Your instructions: Put the lines of the data below into a numbered list, starting at the line holding "Rate this post" and running through the last line, both included. Skip blank lines and leave the pictures out.

==== Study material ====

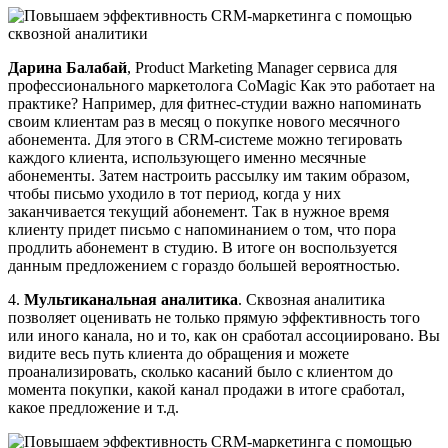
Дарина Балабай
, Product Marketing Manager сервиса для
профессионального маркетолога CoMagic Как это работает на
практике? Например, для фитнес-студии важно напоминать
своим клиентам раз в месяц о покупке нового месячного
абонемента. Для этого в CRM-системе можно тегировать
каждого клиента, использующего именно месячные
абонементы. Затем настроить рассылку им таким образом,
чтобы письмо уходило в тот период, когда у них
заканчивается текущий абонемент. Так в нужное время
клиенту придет письмо с напоминанием о том, что пора
продлить абонемент в студию. В итоге он воспользуется
данным предложением с гораздо большей вероятностью.
4.
Мультиканальная аналитика
. Сквозная аналитика
позволяет оценивать не только прямую эффективность того
или иного канала, но и то, как он сработал ассоциировано. Вы
видите весь путь клиента до обращения и можете
проанализировать, сколько касаний было с клиентом до
момента покупки, какой канал продажи в итоге сработал,
какое предложение и т.д.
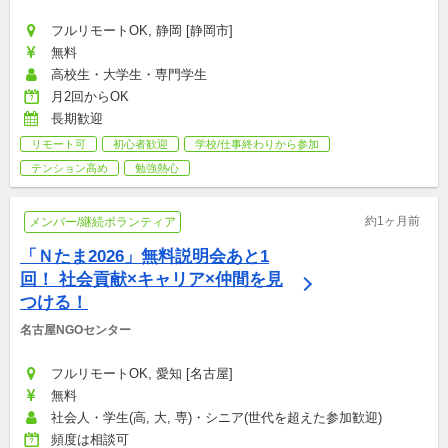
フルリモートOK, 静岡 [静岡市]
無料
高校生・大学生・専門学生
月2回からOK
長期歓迎
リモート可
初心者歓迎
学校/仕事終わりから参加
テンション高め
勉強熱心
約1ヶ月前
メンバー/継続ボランティア
「Ｎたま2026」無料説明会あと1
回！ 社会貢献×キャリア×仲間を見
つける！
名古屋NGOセンター
フルリモートOK, 愛知 [名古屋]
無料
社会人・学生(高, 大, 専)・シニア(世代を超えた参加歓迎)
頻度は相談可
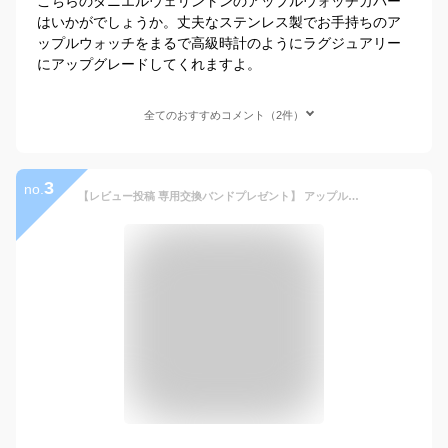
こちらのダニエルウェリントンのアップルウォッチカバー
はいかがでしょうか。丈夫なステンレス製でお手持ちのア
ップルウォッチをまるで高級時計のようにラグジュアリー
にアップグレードしてくれますよ。
全てのおすすめコメント（2件）
3
no.
【レビュー投稿 専用交換バンドプレゼント】 アップルウォッチ ケース バンド 高級 プレゼント ギフト おしゃれ メンズ 替え ベルト カバー 金属アレルギー 対応 サージカルステンレス Apple Watch 44mm 45mm Series 4 5 6 SE 7 8 9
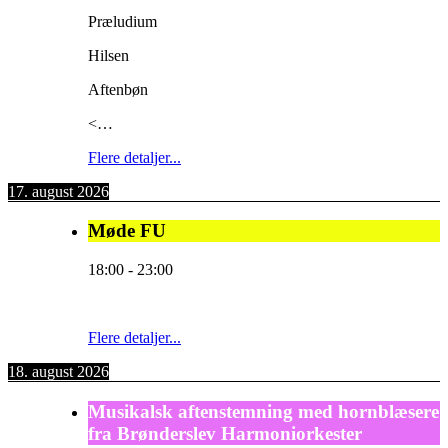
Præludium
Hilsen
Aftenbøn
<…
Flere detaljer...
17. august 2026
Møde FU
18:00
-
23:00
Flere detaljer...
18. august 2026
Musikalsk aftenstemning med hornblæsere
fra Brønderslev Harmoniorkester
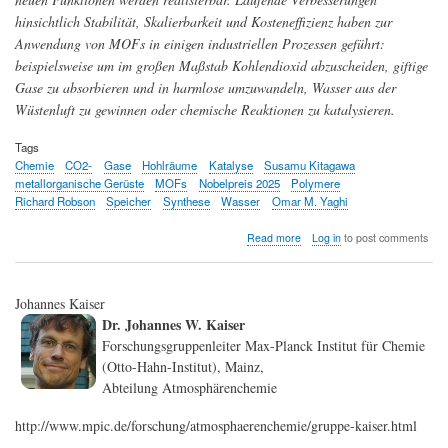
hinsichtlich Stabilität, Skalierbarkeit und Kosteneffizienz haben zur
Anwendung von MOFs in einigen industriellen Prozessen geführt:
beispielsweise um im großen Maßstab Kohlendioxid abzuscheiden, giftige
Gase zu absorbieren und in harmlose umzuwandeln, Wasser aus der
Wüstenluft zu gewinnen oder chemische Reaktionen zu katalysieren.
Tags
Chemie
CO2-
Gase
Hohlräume
Katalyse
Susamu Kitagawa
metallorganische Gerüste
MOFs
Nobelpreis 2025
Polymere
Richard Robson
Speicher
Synthese
Wasser
Omar M. Yaghi
about
Read more
Log in
to post comments
Metallorganische
Gerüste
schaffen
Johannes Kaiser
neue
Räume
Dr. Johannes W. Kaiser
für
Forschungsgruppenleiter Max-Planck Institut für Chemie
die
(Otto-Hahn-Institut), Mainz,
Chemie
Abteilung Atmosphärenchemie
-
Nobelpreis
in
http://www.mpic.de/forschung/atmosphaerenchemie/gruppe-kaiser.html
Chemie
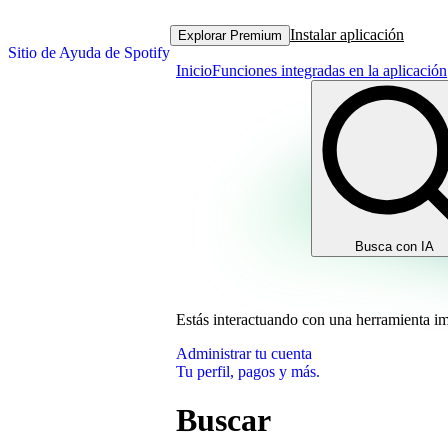
Instalar aplicación
Explorar Premium
Sitio de Ayuda de Spotify
Inicio
Funciones integradas en la aplicación
Busca con IA
Estás interactuando con una herramienta i
Administrar tu cuenta
Tu perfil, pagos y más.
Buscar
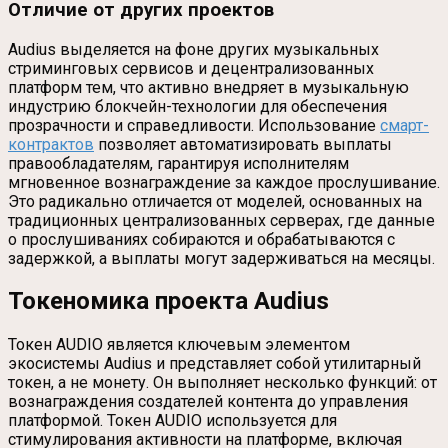
Отличие от других проектов
Audius выделяется на фоне других музыкальных
стриминговых сервисов и децентрализованных
платформ тем, что активно внедряет в музыкальную
индустрию блокчейн-технологии для обеспечения
прозрачности и справедливости. Использование
смарт-
контрактов
позволяет автоматизировать выплаты
правообладателям, гарантируя исполнителям
мгновенное вознаграждение за каждое прослушивание.
Это радикально отличается от моделей, основанных на
традиционных централизованных серверах, где данные
о прослушиваниях собираются и обрабатываются с
задержкой, а выплаты могут задерживаться на месяцы.
Токеномика проекта Audius
Токен AUDIO является ключевым элементом
экосистемы Audius и представляет собой утилитарный
токен, а не монету. Он выполняет несколько функций: от
вознаграждения создателей контента до управления
платформой. Токен AUDIO используется для
стимулирования активности на платформе, включая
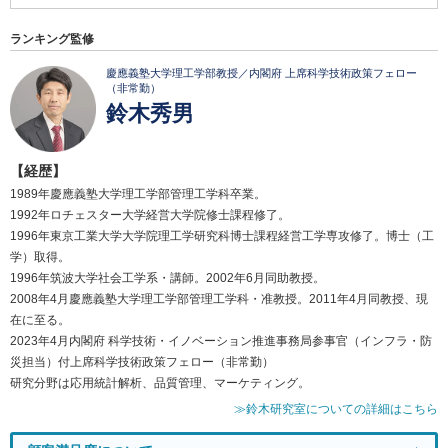
ランキング監修
慶應義塾大学理工学部教授／内閣府 上席科学技術政策フェロー
（非常勤）
鈴木秀男
【経歴】
1989年慶應義塾大学理工学部管理工学科卒業。
1992年ロチェスター大学経営大学院修士課程修了。
1996年東京工業大学大学院理工学研究科博士課程経営工学専攻修了。博士（工
学）取得。
1996年筑波大学社会工学系・講師。2002年6月同助教授。
2008年4月慶應義塾大学理工学部管理工学科・准教授。2011年4月同教授、現
在に至る。
2023年4月内閣府 科学技術・イノベーション推進事務局参事官（インフラ・防
災担当）付上席科学技術政策フェロー（非常勤）
研究分野は応用統計解析、品質管理、マーケティング。
≫鈴木研究室についての詳細はこちら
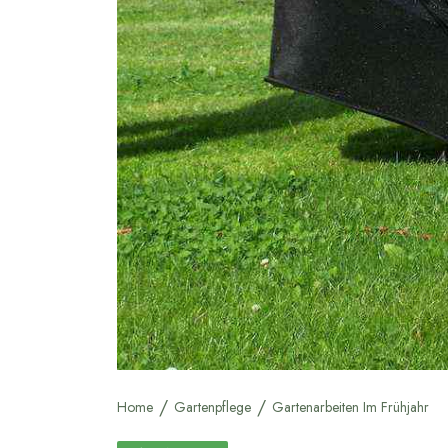
Home
Gartenpflege
Gartenarbeiten Im Frühjahr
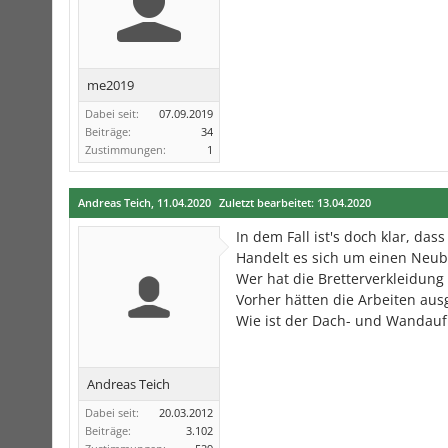
me2019
Dabei seit:
07.09.2019
Beiträge:
34
Zustimmungen:
1
Andreas Teich
,
11.04.2020
Zuletzt bearbeitet:
13.04.2020
In dem Fall ist's doch klar, d
Handelt es sich um einen Neu
Wer hat die Bretterverkleidung
Vorher hätten die Arbeiten au
Wie ist der Dach- und Wandau
Andreas Teich
Dabei seit:
20.03.2012
Beiträge:
3.102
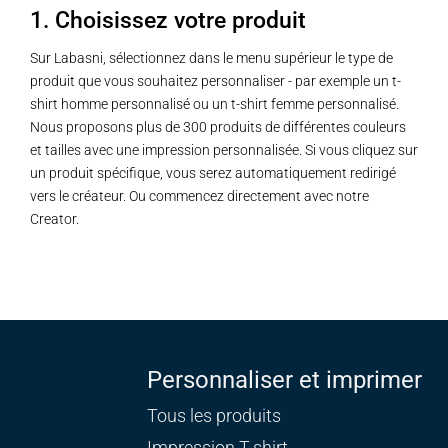
1. Choisissez votre produit
Sur Labasni, sélectionnez dans le menu supérieur le type de
produit que vous souhaitez personnaliser - par exemple un t-
shirt homme personnalisé ou un t-shirt femme personnalisé.
Nous proposons plus de 300 produits de différentes couleurs
et tailles avec une impression personnalisée. Si vous cliquez sur
un produit spécifique, vous serez automatiquement redirigé
vers le créateur. Ou commencez directement avec notre
Creator.
Personnaliser et imprimer
Tous les produits
Impression T-shirt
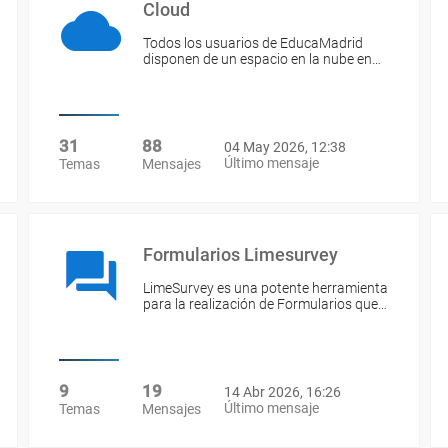
Cloud
Todos los usuarios de EducaMadrid
disponen de un espacio en la nube en…
31
88
04 May 2026, 12:38
Último mensaje
Temas
Mensajes
Formularios Limesurvey
LimeSurvey es una potente herramienta
para la realización de Formularios que…
9
19
14 Abr 2026, 16:26
Último mensaje
Temas
Mensajes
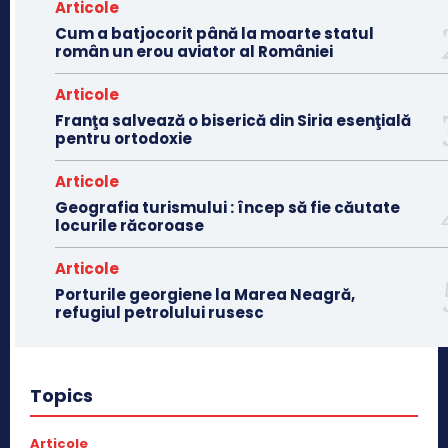
Articole
Cum a batjocorit până la moarte statul
român un erou aviator al României
Articole
Franţa salvează o biserică din Siria esenţială
pentru ortodoxie
Articole
Geografia turismului : încep să fie căutate
locurile răcoroase
Articole
Porturile georgiene la Marea Neagră,
refugiul petrolului rusesc
Topics
Articole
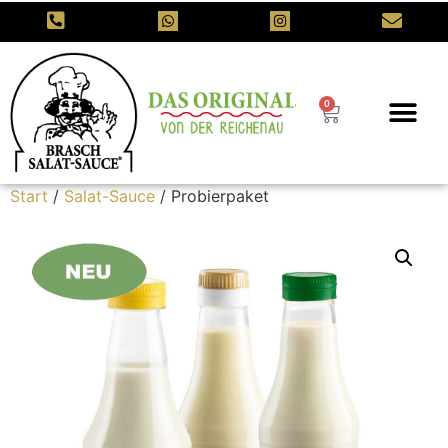
0
Start
/
Salat-Sauce
/ Probierpaket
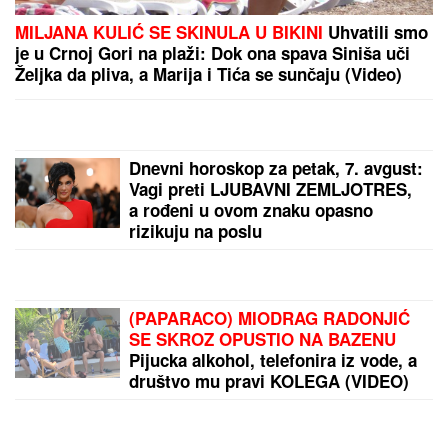
Ceo svet juri TORBU koja kod nas skuplja prašinu i
prodaje se NA BUVLJACIMA: Srpkinje su je 2000-ih
obožavale, a sada je opet najtraženiji komad!
Muškarci rođeni u ovih 5 znakova su
NAJVEĆE ŠKRTICE: Od njih nećete
dobiti cveće, a teško da će vam i
KAFU PLATITI
SIN BRUTALNO TUKAO MAJKU DO
SMRTI!
Strašni detalji jezivog
zločina na Novom Beogradu: Nakon
ubistva pokušao da skoči sa terase!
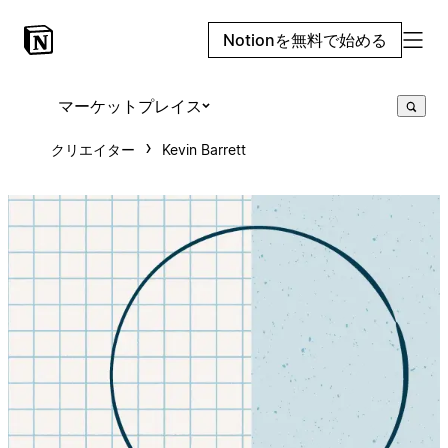
Notionを無料で始める
マーケットプレイス
クリエイター
Kevin Barrett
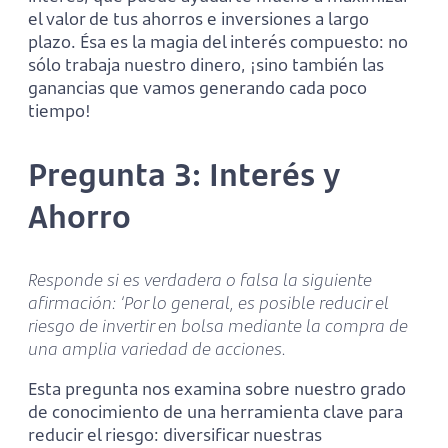
el valor de tus ahorros e inversiones a largo
plazo. Ésa es la magia del interés compuesto: no
sólo trabaja nuestro dinero, ¡sino también las
ganancias que vamos generando cada poco
tiempo!
Pregunta 3: Interés y
Ahorro
Responde si es verdadera o falsa la siguiente
afirmación: ‘Por lo general, es posible reducir el
riesgo de invertir en bolsa mediante la compra de
una amplia variedad de acciones.
Esta pregunta nos examina sobre nuestro grado
de conocimiento de una herramienta clave para
reducir el riesgo: diversificar nuestras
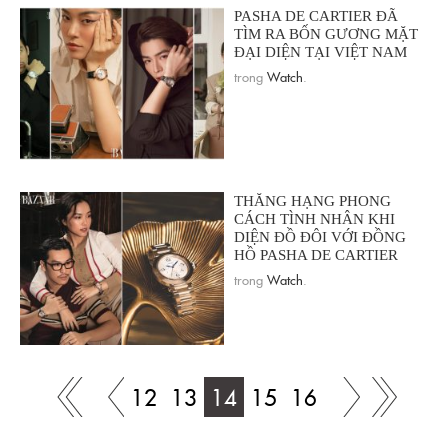
PASHA DE CARTIER ĐÃ
TÌM RA BỐN GƯƠNG MẶT
ĐẠI DIỆN TẠI VIỆT NAM
trong
Watch
.
THĂNG HẠNG PHONG
CÁCH TÌNH NHÂN KHI
DIỆN ĐỒ ĐÔI VỚI ĐỒNG
HỒ PASHA DE CARTIER
trong
Watch
.
12
13
14
15
16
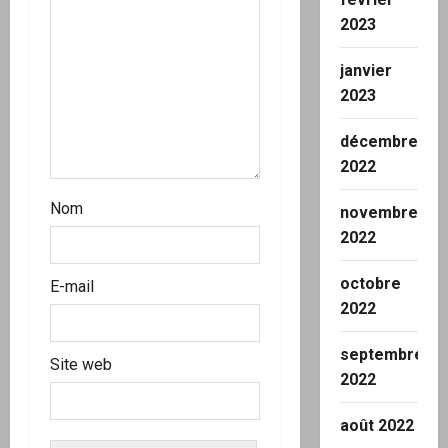
t
2023
i
janvier
2023
c
décembre
l
2022
e
Nom
novembre
2022
octobre
E-mail
2022
septembre
Site web
2022
août 2022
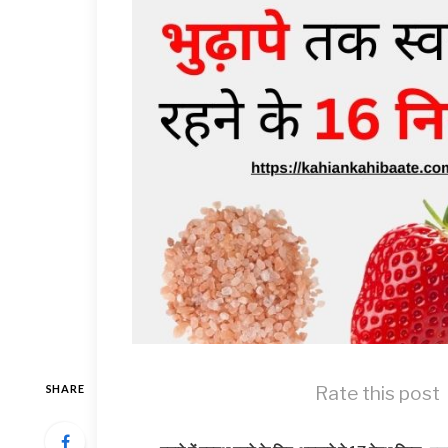
Rate this post
SHARE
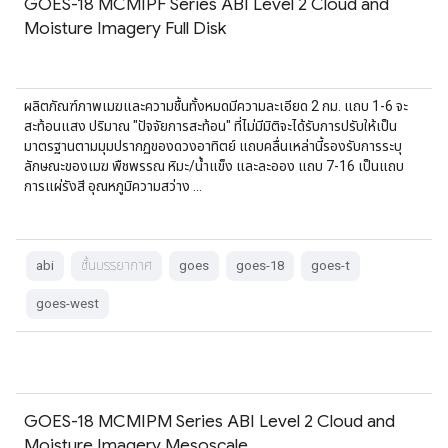
GOES-18 MCMIPF Series ABI Level 2 Cloud and
Moisture Imagery Full Disk
ผลิตภัณฑ์ภาพเมฆและความชื้นทั้งหมดมีความละเอียด 2 กม. แถบ 1-6 จะ
สะท้อนแสง ปริมาณ "ปัจจัยการสะท้อน" ที่ไม่มีมิติจะได้รับการปรับให้เป็น
มาตรฐานตามมุมปรากฏของดวงอาทิตย์ แถบคลื่นเหล่านี้รองรับการระบุ
ลักษณะของเมฆ พืชพรรณ หิมะ/น้ำแข็ง และละออง แถบ 7-16 เป็นแถบ
การแผ่รังสี อุณหภูมิความสว่าง …
abi
ชั้นบรรยากาศ
goes
goes-18
goes-t
goes-west
GOES-18 MCMIPM Series ABI Level 2 Cloud and
Moisture Imagery Mesoscale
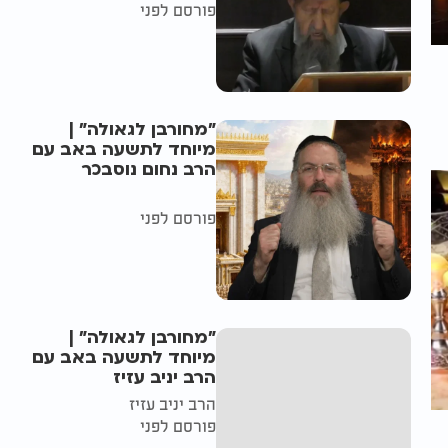
פורסם לפני
"מחורבן לגאולה" |
מיוחד לתשעה באב עם
הרב נחום נוסבכר
פורסם לפני
"מחורבן לגאולה" |
מיוחד לתשעה באב עם
הרב יניב עזיז
הרב יניב עזיז
פורסם לפני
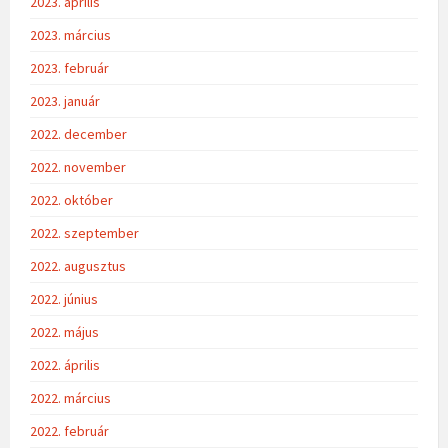
2023. április
2023. március
2023. február
2023. január
2022. december
2022. november
2022. október
2022. szeptember
2022. augusztus
2022. június
2022. május
2022. április
2022. március
2022. február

====

Task solution:
1. Rate this post
2. SHARE
3. GOES-18 MCMIPF Series ABI Level 2 Cloud and
4. Moisture Imagery Full Disk
5. ผลิตภัณฑ์ภาพเมฆและความชื้นทั้งหมดมีความละเอียด 2 กม. แถบ 1-6 จะ
6. สะท้อนแสง ปริมาณ "ปัจจัยการสะท้อน" ที่ไม่มีมิติจะได้รับการปรับให้เป็น
7. มาตรฐานตามมุมปรากฏของดวงอาทิตย์ แถบคลื่นเหล่านี้รองรับการระบุ
8. ลักษณะของเมฆ พืชพรรณ หิมะ/น้ำแข็ง และละออง แถบ 7-16 เป็นแถบ
9. การแผ่รังสี อุณหภูมิความสว่าง …
10. abi
11. ชั้นบรรยากาศ
12. goes
13. goes-18
14. goes-t
15. goes-west
16. GOES-18 MCMIPM Series ABI Level 2 Cloud and
17. Moisture Imagery Mesoscale
18. פורסם לפני
19. "מחורבן לגאולה" |
20. מיוחד לתשעה באב עם
21. הרב נחום נוסבכר
22. פורסם לפני
23. "מחורבן לגאולה" |
24. מיוחד לתשעה באב עם
25. הרב יניב עזיז
26. הרב יניב עזיז
27. פורסם לפני
28. 2023. április
29. 2023. március
30. 2023. február
31. 2023. január
32. 2022. december
33. 2022. november
34. 2022. október
35. 2022. szeptember
36. 2022. augusztus
37. 2022. június
38. 2022. május
39. 2022. április
40. 2022. március
41. 2022. február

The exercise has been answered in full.